R:I the number of attributes in the 1,j to take 0

S:I the number of attributes in the 0,j to take 1

The number of attributes in Q:i,j is 1

The number of attributes in T:i,j is 0

Symmetrical two-yuan dissimilarity: D (i,j) = (r+s)/(Q+R+S+T)

Asymmetric two-yuan dissimilarity: D (i,j) = (r+s)/(Q+r+s)
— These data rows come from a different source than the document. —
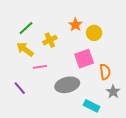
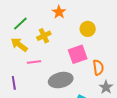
orange star: (75, 25) -> (59, 12), moved
purple line: (20, 88) -> (14, 83), turned 32

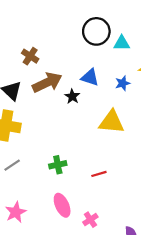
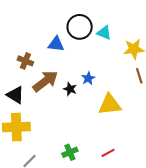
cyan triangle: (122, 43) -> (104, 33), turned 35
blue triangle: (90, 77) -> (56, 44), moved
blue star: (123, 83) -> (88, 78), moved

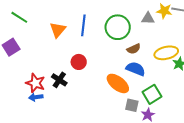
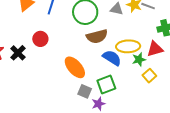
brown semicircle: (134, 49) -> (97, 36), size x1.5
blue semicircle: (136, 69) -> (112, 58), moved

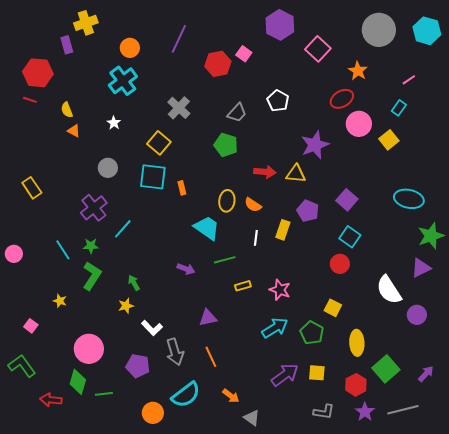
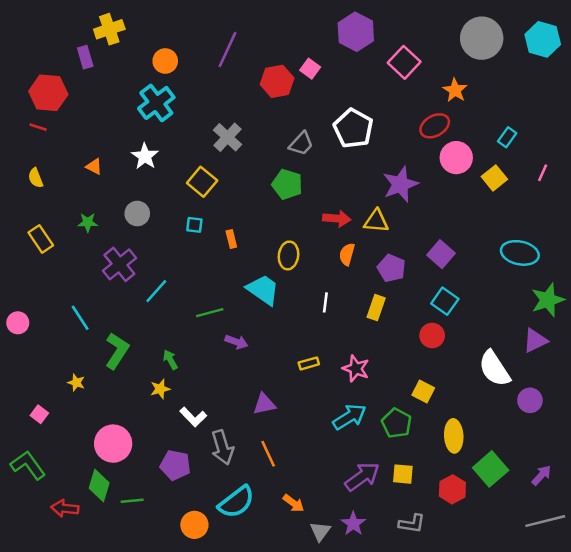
pink line: (409, 80) -> (543, 173), moved, turned -32
white pentagon: (278, 101) -> (353, 128), size x1.4
yellow semicircle: (67, 110) -> (36, 178), moved
white star: (114, 123) -> (145, 156), size x1.5
cyan square: (153, 177) -> (194, 225), size x0.5
orange semicircle: (253, 205) -> (347, 254), moved, turned 72
yellow rectangle: (283, 230) -> (376, 308), moved
green star: (91, 246) -> (88, 222), moved
green line: (225, 260) -> (210, 313), moved
gray line: (403, 410) -> (545, 521), moved
purple star: (365, 412) -> (353, 524), moved
gray triangle: (252, 418) -> (320, 531), turned 30

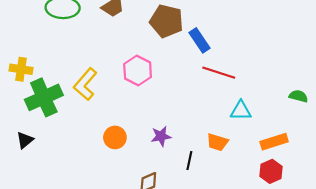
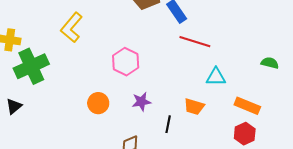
pink hexagon: (138, 71) -> (126, 62), moved
yellow L-shape: (85, 84) -> (72, 27), moved
orange rectangle: (274, 142) -> (247, 106), turned 40

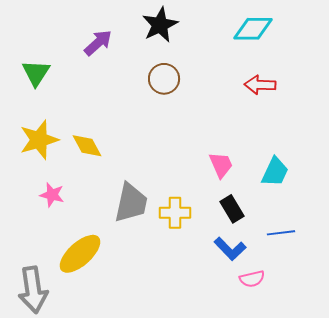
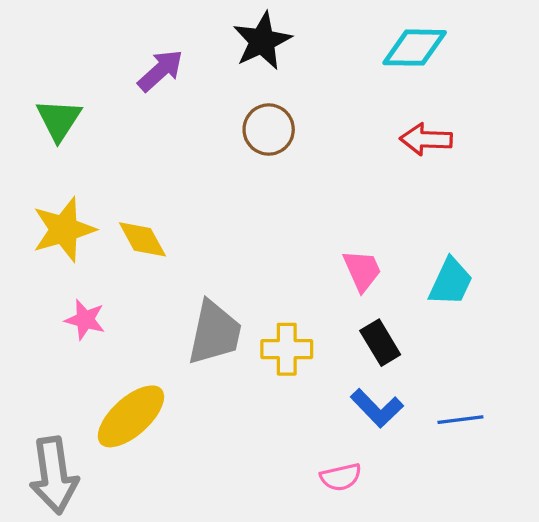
blue line: (281, 233) -> (460, 420), moved
pink semicircle: (252, 279) -> (341, 477), moved

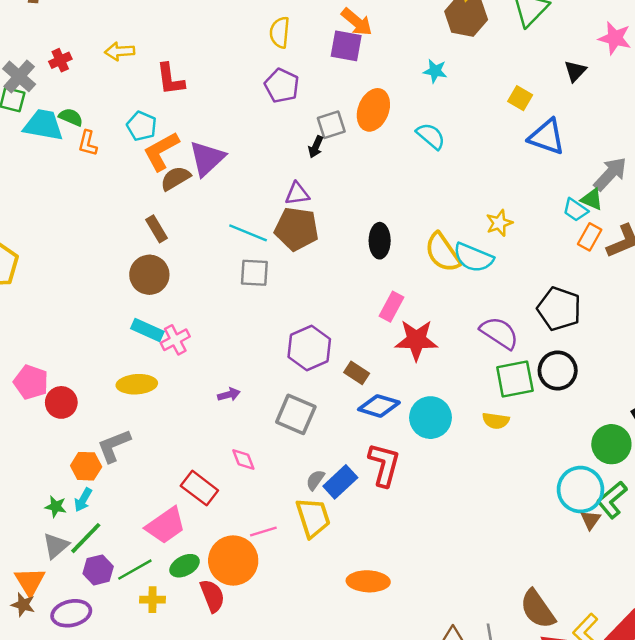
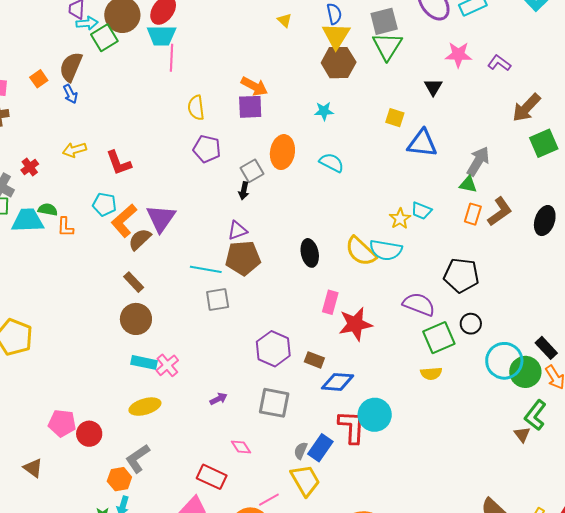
cyan trapezoid: (575, 210) -> (421, 211), moved
black circle: (558, 370) -> (471, 324), size x0.7
cyan circle: (430, 418) -> (375, 415), moved
cyan circle: (580, 490) -> (504, 361), moved

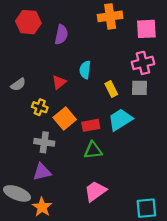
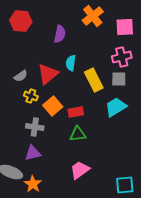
orange cross: (110, 16) -> (93, 16), turned -30
purple semicircle: (61, 35) -> (60, 34), moved
red triangle: (59, 82) -> (48, 74), size x1.6
gray semicircle: (18, 84) -> (21, 76), moved
yellow rectangle: (111, 89) -> (94, 80), size x1.6
cyan trapezoid: (120, 120) -> (116, 107), moved

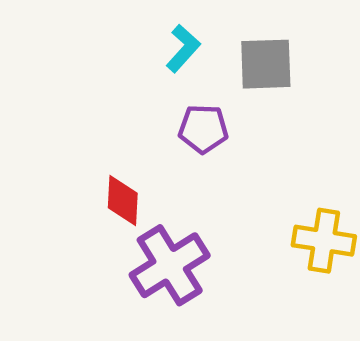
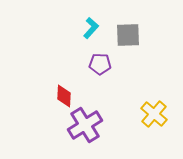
yellow cross: (324, 241) -> (154, 114), turned 32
Asymmetric two-dollar similarity: Sim (i,j) =q/(q+r+s) =1-d (i,j), also known as Jaccard coefficients

2.4.4 differences in numeric properties: Minkowski distance

Euclidean distance:

Weighted Euclidean distance:

Manhattan Distance:

They have the following mathematical properties:

Non-negative:

Identity: The distance from the object to itself is 0

Symmetry: Distance is a symmetric function

Triangular inequalities: the direct distance from Object I to object J will not be greater than the distance from the path of any other object K.

Minkowski Distance:

2.4.5 measure of proximity of ordinal attributes

2.4.6 the dissimilarity of mixed-type attributes

2.4.7 Strings Similarity

Boundary distance (Chebyshev distance)

Exercise: R language version

2.2 Assume that the parsed data includes the attribute age, which has a value of 13,15,16,16,19,20,20,21,22,22,25,25,25,25,30,33,33,35,35,35,35,36,40,45,46,52,70 in the data tuple

A) mean value? Middle Digit?

b) The majority?

c) in the number of columns?

d) q1,q3?

e) Five number?

f) box diagram?

Data<-c ( -, the, -, -, +, -, -, +, A, A, -, -, -, -, -, -, -, *, *, *, *, $, +, $, $, the, -) mean (data) median (data) which.max (table (x)) (max (data)+min (data))/2quantile (data,0.25) quantile (data,0.75) fivenum (data) barplot (table (data))

2.3

Data<-c ( $, the, -, the, the, -) Median<-sum (data)/2sum=0 for(Iinch 1: Length (data)) {Sum=sum+Data[i]if(sum<median&&sum+data[i+1]>median) Break} #出循环后i+1 is the subscript of the median interval, i.e. 20~ - -+ (sum (data)/2+sum)/data[i+1])* -

2.4

Age<-c ( at, at, -, -, the, A, -, the, -, the, Wu, Wu, About, $, -, -, -, A) Fat<-c (9.5,26.5,7.8,17.8,31.4,25.9,27.4,27.2,31.2,34.6,42.5,28.8,33.4,30.2,34.1,32.9,41.2,35.7) mean (age), median (age), SD (age) mean (fat), median (fat) SD (FAT) barplot (table (age)) Barplot (table (FAT)) plot (Age,fat) Qqplot (Age,fat)

2.6

V1<-c (1,v2), <-c (0, 8 ) sqrt (sum ((v1-v2) ^2) #欧几里德sum (ABS (v1-v2)) #曼哈顿距离 (SUM (ABS (v1-v2) ^  3) ^ (1/3) #闵可夫斯基max (ABS (v1-v2)) #上确界距离

2.8

A

A1<-c (1.5,2,1.6,1.2,1.5) A2<-c (1.7,1.9,1.8,1.5,1.0) Data<-Data.frame (A1,A2) x<-c (1.4,1.6) e<-C () m<-C () u<-C () Co<-C () for(Iinch 1: Nrow (data)) {e<-c (E,sqrt (SUM (x-data[i,]) ^2)) ) m<-c (M,sum (ABS (xData[i,]))) U<-c (U,max (ABS (xData[i,]))) Co<-c (Co,sum (X*data[i,])/(sqrt (SUM (x^2)) *sqrt (SUM (data[i,]^2))) }rank (e) rank (m) rank (U) rank (CO)

Data mining concepts and techniques reading notes (ii) Understanding data

Contact Us

The content source of this page is from Internet, which doesn't represent Alibaba Cloud's opinion; products and services mentioned on that page don't have any relationship with Alibaba Cloud. If the content of the page makes you feel confusing, please write us an email, we will handle the problem within 5 days after receiving your email.

If you find any instances of plagiarism from the community, please send an email to: info-contact@alibabacloud.com and provide relevant evidence. A staff member will contact you within 5 working days.

A Free Trial That Lets You Build Big!

Start building with 50+ products and up to 12 months usage for Elastic Compute Service

  • Sales Support

    1 on 1 presale consultation

  • After-Sales Support

    24/7 Technical Support 6 Free Tickets per Quarter Faster Response

  • Alibaba Cloud offers highly flexible support services tailored to meet your exact needs.